TEXTO DE LECTURA:
■ ■ ■ ■ ■

Creo en el Espíritu Santo I

Creer En el Espíritu Santo es profesar la fe en la tercera Persona de la Santísima Trinidad, que procede del Padre y del Hijo y “que con el Padre y el Hijo recibe una misma adoración y gloria”. El Espíritu Santo “ha sido enviado a nuestros corazones” (Ga 4,6), a fin de que recibamos la nueva vida de hijos de Dios. La misión del Hijo y la del Espíritu son inseparables porque en la Trinidad indivisible, el Hijo y el Espíritu son distintos, pero inseparables. En efecto, desde el principio hasta el fin de los tiempos, cuando Dios envía a si Hijo, envía también su Espíritu, que nos une a Jesús en la fe, a fin de que podamos, como hijos adoptivos, llamar a Dios “Padre” (Rm 8,15) El Espíritu es invisible, pero lo conocemos por medio de su acción cuando nos revela al Hijo y cuando obra en la Iglesia.

■ ■ ■ ■ ■

MATERIAL DE ORIGEN:
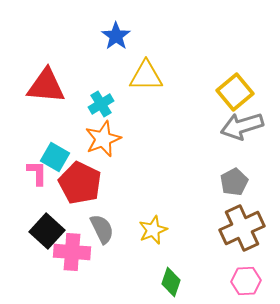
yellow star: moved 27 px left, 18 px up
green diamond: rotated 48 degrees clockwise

■ ■ ■ ■ ■

Copia completo y sin ningún cambio el texto sobre el Espíritu Santo.

Creo en el Espíritu Santo I

Creer En el Espíritu Santo es profesar la fe en la tercera Persona de la Santísima Trinidad, que procede del Padre y del Hijo y “que con el Padre y el Hijo recibe una misma adoración y gloria”. El Espíritu Santo “ha sido enviado a nuestros corazones” (Ga 4,6), a fin de que recibamos la nueva vida de hijos de Dios. La misión del Hijo y la del Espíritu son inseparables porque en la Trinidad indivisible, el Hijo y el Espíritu son distintos, pero inseparables. En efecto, desde el principio hasta el fin de los tiempos, cuando Dios envía a si Hijo, envía también su Espíritu, que nos une a Jesús en la fe, a fin de que podamos, como hijos adoptivos, llamar a Dios “Padre” (Rm 8,15) El Espíritu es invisible, pero lo conocemos por medio de su acción cuando nos revela al Hijo y cuando obra en la Iglesia.